On connaît bien le Maupassant pour collégien. Celui du Horla et des nouvelles fantastiques. Le Maupassant amusant et délassant. Qu’on lit pour fuir l’ennui. Mais, on ignore tout de l’autre Maupassant. Le schopenhauerien. Pessimiste. Sombre et mélancolique. Solitaire et flaubertien. Réaliste et perspectiviste. Qui pense que le vie ne vaut la peine d’être vécue et qui écrira dans La Solitude : « Notre grand tourment dans l'existence vient de ce que nous sommes éternellement seuls, et tous nos efforts, tous nos actes ne tendent qu'à fuir cette solitude ». Ce Maupassant là, c’est celui de Pierre et Jean.
Dans ce roman, Maupassant abat clairement ses cartes : « Bourgeois, je te hais. Et je te déclare la guerre ». Bien-sûr, une guerre d’idées et de mots. Mais une guerre quand même. Guerre à l’hypocrisie et au mensonge. Guerre au paraître et aux convenances. Guerre à la gentillesse civilisée d’une société, qui, pour se rassurer, ne cesse de produire des mythes auxquels elle finit par croire.

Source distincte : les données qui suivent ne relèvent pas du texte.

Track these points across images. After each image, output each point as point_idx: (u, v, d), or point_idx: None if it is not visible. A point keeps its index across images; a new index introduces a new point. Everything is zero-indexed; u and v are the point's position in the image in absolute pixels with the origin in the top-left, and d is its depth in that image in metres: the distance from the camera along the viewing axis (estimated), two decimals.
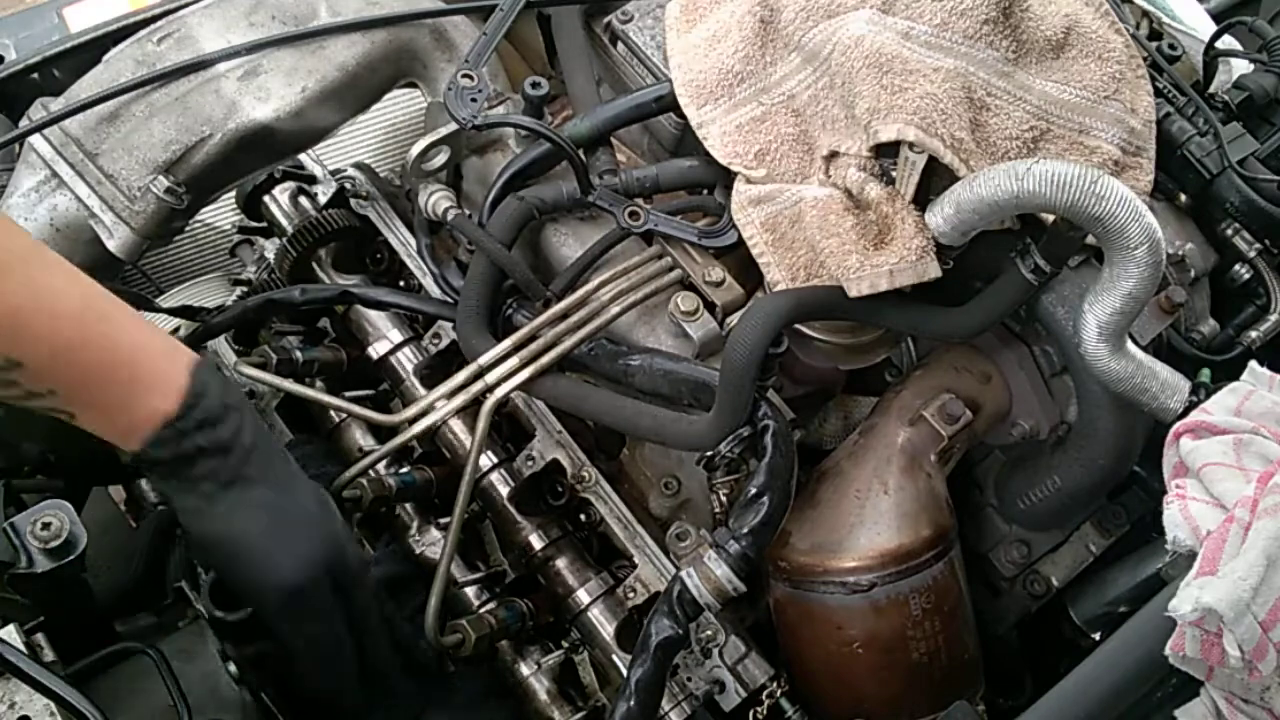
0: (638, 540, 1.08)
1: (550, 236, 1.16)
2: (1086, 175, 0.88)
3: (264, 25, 1.16)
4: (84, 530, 0.88)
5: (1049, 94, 1.07)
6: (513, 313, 1.12)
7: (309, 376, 1.20)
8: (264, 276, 1.32)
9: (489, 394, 1.06)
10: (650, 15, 1.25)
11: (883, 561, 1.02)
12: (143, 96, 1.11)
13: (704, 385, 1.02)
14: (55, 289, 0.79)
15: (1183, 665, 0.76)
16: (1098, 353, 0.96)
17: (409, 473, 1.14)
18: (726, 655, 1.04)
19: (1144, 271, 0.91)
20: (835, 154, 1.04)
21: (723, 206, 1.12)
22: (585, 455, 1.12)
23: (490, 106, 1.16)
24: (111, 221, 1.09)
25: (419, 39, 1.21)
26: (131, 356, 0.81)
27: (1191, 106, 1.17)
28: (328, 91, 1.16)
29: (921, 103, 0.96)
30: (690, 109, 1.13)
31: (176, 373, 0.82)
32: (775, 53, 1.11)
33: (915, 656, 1.03)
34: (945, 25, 1.03)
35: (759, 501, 0.95)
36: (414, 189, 1.17)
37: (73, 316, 0.79)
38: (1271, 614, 0.73)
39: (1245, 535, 0.77)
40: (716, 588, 0.94)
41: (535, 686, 1.08)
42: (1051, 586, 1.18)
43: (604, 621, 1.08)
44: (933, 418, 1.09)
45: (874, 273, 0.97)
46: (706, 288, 1.10)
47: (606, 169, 1.14)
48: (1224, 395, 0.91)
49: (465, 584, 1.12)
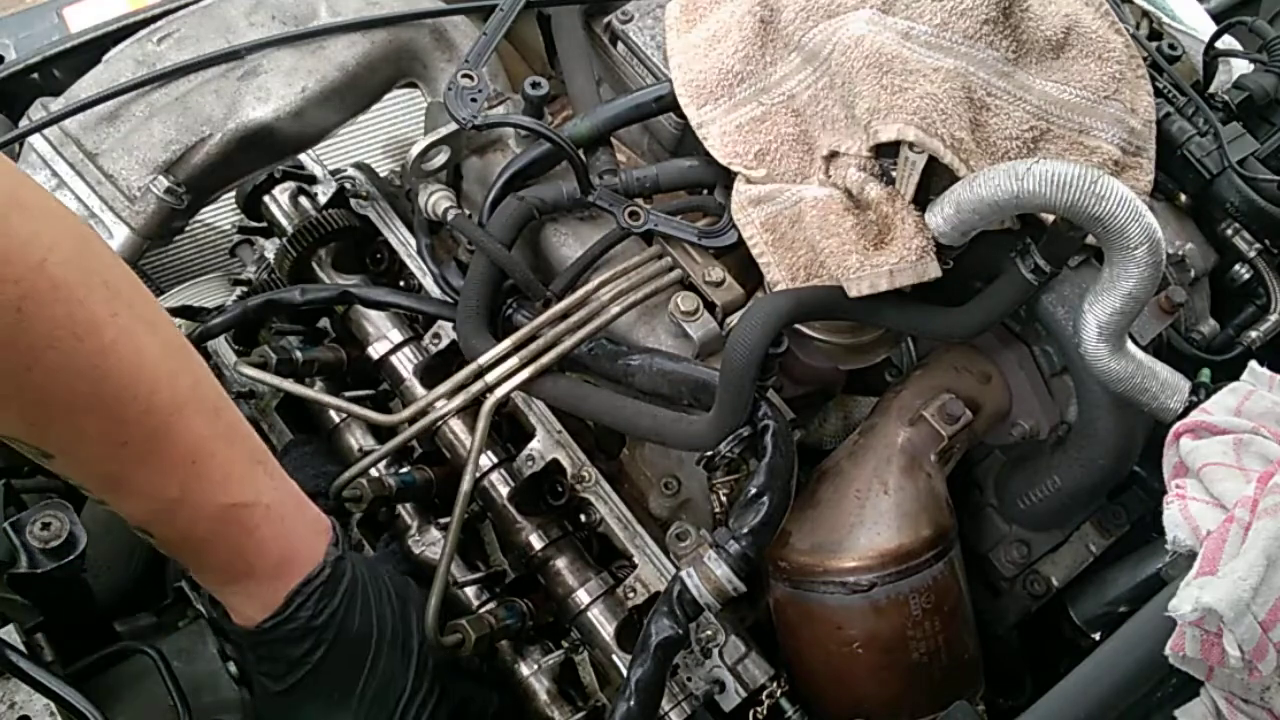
0: (638, 540, 1.08)
1: (550, 236, 1.16)
2: (1086, 175, 0.88)
3: (264, 25, 1.16)
4: (84, 530, 0.88)
5: (1049, 94, 1.07)
6: (513, 313, 1.12)
7: (309, 376, 1.20)
8: (264, 276, 1.32)
9: (489, 394, 1.06)
10: (650, 15, 1.25)
11: (883, 561, 1.02)
12: (143, 96, 1.11)
13: (704, 385, 1.02)
14: (210, 495, 0.79)
15: (1183, 665, 0.76)
16: (1098, 353, 0.96)
17: (409, 473, 1.14)
18: (726, 655, 1.04)
19: (1144, 271, 0.91)
20: (835, 154, 1.04)
21: (723, 206, 1.12)
22: (585, 455, 1.11)
23: (490, 106, 1.16)
24: (111, 221, 1.09)
25: (419, 39, 1.21)
26: (250, 570, 0.84)
27: (1191, 106, 1.17)
28: (328, 91, 1.16)
29: (921, 103, 0.96)
30: (690, 109, 1.13)
31: (277, 595, 0.85)
32: (775, 53, 1.11)
33: (915, 656, 1.03)
34: (945, 25, 1.03)
35: (759, 501, 0.95)
36: (414, 189, 1.17)
37: (216, 520, 0.80)
38: (1271, 614, 0.73)
39: (1245, 535, 0.77)
40: (716, 588, 0.94)
41: (535, 686, 1.08)
42: (1051, 586, 1.18)
43: (604, 621, 1.08)
44: (933, 418, 1.08)
45: (874, 273, 0.97)
46: (706, 288, 1.10)
47: (606, 169, 1.14)
48: (1224, 395, 0.91)
49: (465, 584, 1.12)
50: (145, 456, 0.75)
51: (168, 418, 0.75)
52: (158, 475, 0.76)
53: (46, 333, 0.67)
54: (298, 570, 0.85)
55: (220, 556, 0.82)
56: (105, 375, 0.71)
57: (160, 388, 0.74)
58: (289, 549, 0.86)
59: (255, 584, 0.84)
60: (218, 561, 0.83)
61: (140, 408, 0.73)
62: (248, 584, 0.84)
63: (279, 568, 0.85)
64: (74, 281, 0.68)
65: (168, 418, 0.75)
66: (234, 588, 0.85)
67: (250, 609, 0.85)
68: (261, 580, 0.84)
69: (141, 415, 0.73)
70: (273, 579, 0.84)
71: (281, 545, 0.85)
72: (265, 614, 0.84)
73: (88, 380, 0.70)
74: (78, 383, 0.69)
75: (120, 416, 0.72)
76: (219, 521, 0.80)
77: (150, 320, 0.75)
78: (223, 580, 0.85)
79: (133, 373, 0.72)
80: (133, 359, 0.72)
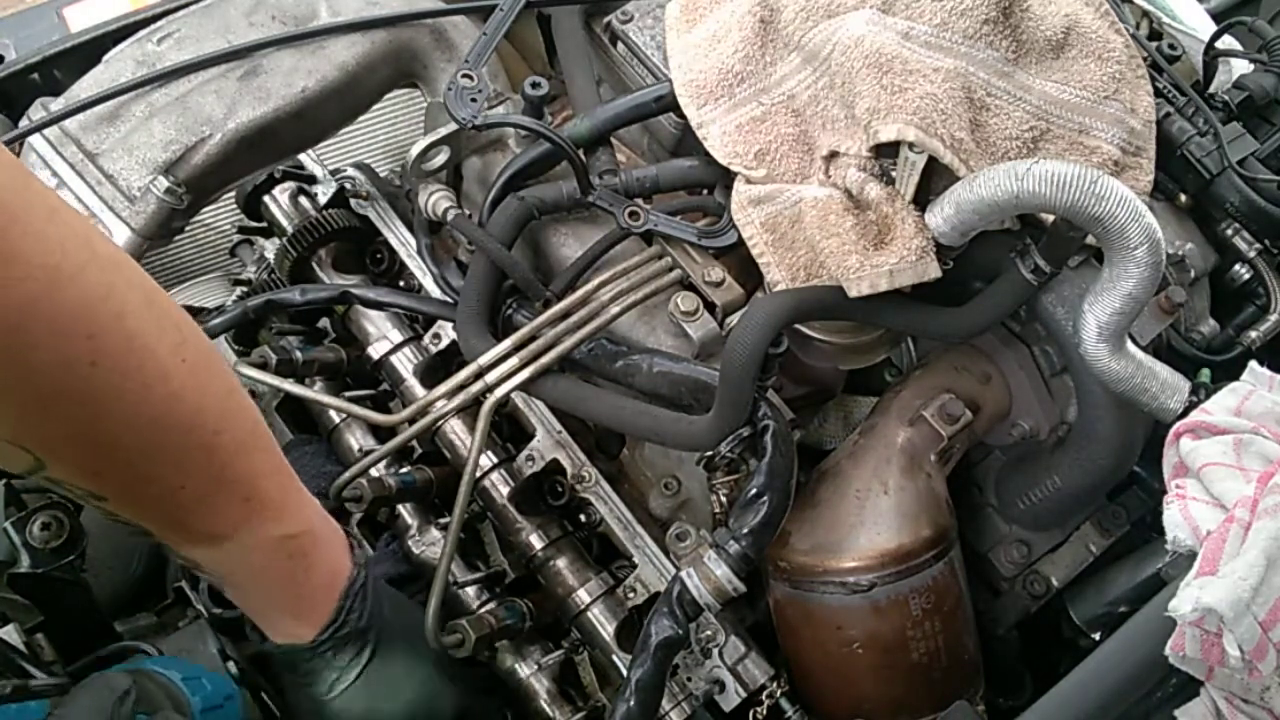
0: (638, 540, 1.08)
1: (550, 236, 1.16)
2: (1086, 175, 0.88)
3: (264, 25, 1.16)
4: (84, 530, 0.88)
5: (1049, 94, 1.07)
6: (513, 313, 1.12)
7: (309, 376, 1.20)
8: (264, 276, 1.32)
9: (489, 394, 1.06)
10: (650, 15, 1.25)
11: (883, 561, 1.02)
12: (143, 96, 1.11)
13: (704, 385, 1.02)
14: (265, 529, 0.80)
15: (1183, 665, 0.76)
16: (1098, 353, 0.96)
17: (409, 473, 1.14)
18: (726, 655, 1.04)
19: (1144, 272, 0.91)
20: (835, 154, 1.04)
21: (723, 206, 1.12)
22: (585, 455, 1.12)
23: (490, 106, 1.16)
24: (111, 222, 1.09)
25: (419, 39, 1.21)
26: (302, 593, 0.85)
27: (1191, 106, 1.17)
28: (328, 91, 1.16)
29: (921, 103, 0.96)
30: (690, 109, 1.13)
31: (328, 607, 0.86)
32: (775, 53, 1.11)
33: (915, 657, 1.03)
34: (945, 25, 1.03)
35: (759, 501, 0.95)
36: (414, 189, 1.17)
37: (269, 552, 0.81)
38: (1271, 614, 0.73)
39: (1245, 535, 0.77)
40: (716, 588, 0.94)
41: (535, 687, 1.08)
42: (1051, 586, 1.18)
43: (604, 621, 1.08)
44: (933, 418, 1.08)
45: (874, 273, 0.97)
46: (706, 288, 1.10)
47: (606, 169, 1.14)
48: (1224, 395, 0.91)
49: (465, 584, 1.12)
50: (205, 498, 0.75)
51: (230, 458, 0.75)
52: (216, 515, 0.76)
53: (118, 385, 0.65)
54: (341, 582, 0.88)
55: (275, 586, 0.84)
56: (173, 423, 0.69)
57: (223, 429, 0.73)
58: (334, 567, 0.88)
59: (307, 605, 0.86)
60: (272, 591, 0.84)
61: (204, 452, 0.72)
62: (299, 606, 0.86)
63: (328, 587, 0.87)
64: (148, 331, 0.67)
65: (230, 458, 0.75)
66: (286, 613, 0.86)
67: (302, 629, 0.86)
68: (313, 601, 0.86)
69: (205, 459, 0.73)
70: (324, 598, 0.87)
71: (327, 565, 0.87)
72: (317, 629, 0.86)
73: (156, 428, 0.68)
74: (146, 431, 0.68)
75: (182, 462, 0.72)
76: (274, 554, 0.81)
77: (211, 362, 0.73)
78: (276, 607, 0.86)
79: (197, 417, 0.71)
80: (197, 403, 0.71)
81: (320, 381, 1.22)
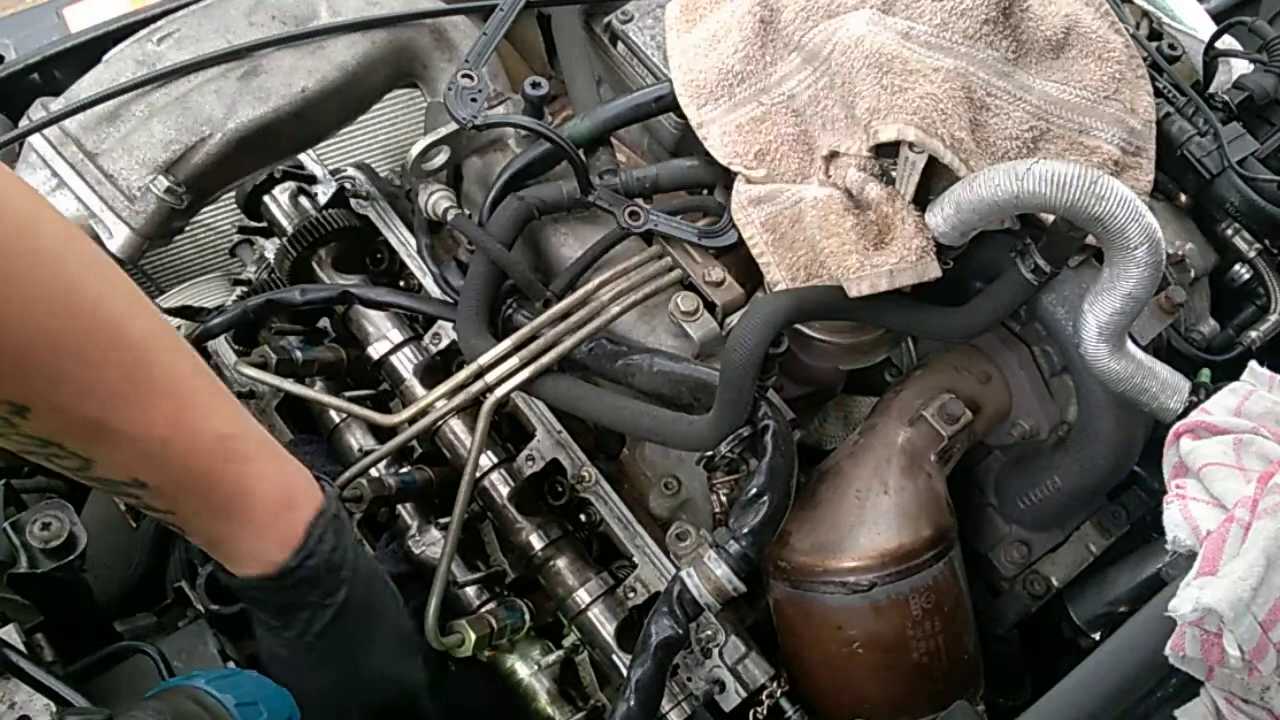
0: (638, 540, 1.08)
1: (550, 236, 1.16)
2: (1086, 175, 0.88)
3: (264, 25, 1.16)
4: (84, 530, 0.88)
5: (1049, 94, 1.07)
6: (513, 313, 1.12)
7: (309, 376, 1.20)
8: (264, 276, 1.32)
9: (489, 394, 1.06)
10: (650, 15, 1.25)
11: (883, 561, 1.02)
12: (143, 96, 1.11)
13: (704, 385, 1.02)
14: (200, 426, 0.78)
15: (1183, 665, 0.76)
16: (1098, 353, 0.96)
17: (409, 473, 1.14)
18: (726, 655, 1.04)
19: (1144, 271, 0.91)
20: (835, 154, 1.04)
21: (723, 206, 1.12)
22: (585, 455, 1.12)
23: (490, 106, 1.16)
24: (111, 221, 1.09)
25: (419, 39, 1.21)
26: (257, 503, 0.82)
27: (1191, 106, 1.17)
28: (328, 91, 1.16)
29: (921, 103, 0.96)
30: (690, 109, 1.13)
31: (294, 528, 0.83)
32: (775, 53, 1.11)
33: (915, 656, 1.03)
34: (945, 25, 1.03)
35: (759, 501, 0.95)
36: (414, 189, 1.17)
37: (210, 453, 0.78)
38: (1271, 614, 0.73)
39: (1245, 535, 0.77)
40: (716, 588, 0.94)
41: (535, 686, 1.08)
42: (1051, 586, 1.18)
43: (604, 621, 1.08)
44: (933, 418, 1.08)
45: (874, 273, 0.97)
46: (706, 288, 1.10)
47: (606, 169, 1.14)
48: (1224, 395, 0.91)
49: (465, 584, 1.12)
50: (124, 393, 0.73)
51: (143, 351, 0.74)
52: (141, 413, 0.74)
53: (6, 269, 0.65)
54: (306, 504, 0.84)
55: (222, 491, 0.80)
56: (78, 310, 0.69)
57: (133, 317, 0.73)
58: (290, 481, 0.84)
59: (268, 516, 0.82)
60: (220, 498, 0.80)
61: (113, 340, 0.72)
62: (259, 516, 0.82)
63: (286, 500, 0.83)
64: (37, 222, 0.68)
65: (143, 351, 0.74)
66: (244, 527, 0.82)
67: (267, 547, 0.82)
68: (273, 512, 0.82)
69: (115, 348, 0.72)
70: (285, 510, 0.83)
71: (282, 477, 0.84)
72: (285, 552, 0.82)
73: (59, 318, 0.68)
74: (46, 320, 0.68)
75: (89, 352, 0.71)
76: (213, 454, 0.78)
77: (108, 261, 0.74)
78: (230, 520, 0.81)
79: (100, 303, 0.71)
80: (98, 291, 0.71)
81: (320, 381, 1.22)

Ainsi Pierre et Jean, tel un nouveau couple fratricide et biblique dévoilent-ils peu à peu les failles d’une famille, les Roland, métonymie d’une époque, dont le seul dieu semble être l’argent.
L’édition présente reproduit le texte original, publié initialement en feuilleton dans La Nouvelle Revue à la fin de l’année 1887 et au début de l’année 1888.
A l’issue de la lecture de Pierre et Jean, se livre une certitude : derrière le prétendu réalisme de Maupassant se cache un faiseur d’allégories, un fabricant de symboles, détenteur des arcanes de la misère humaine. Méfiance donc.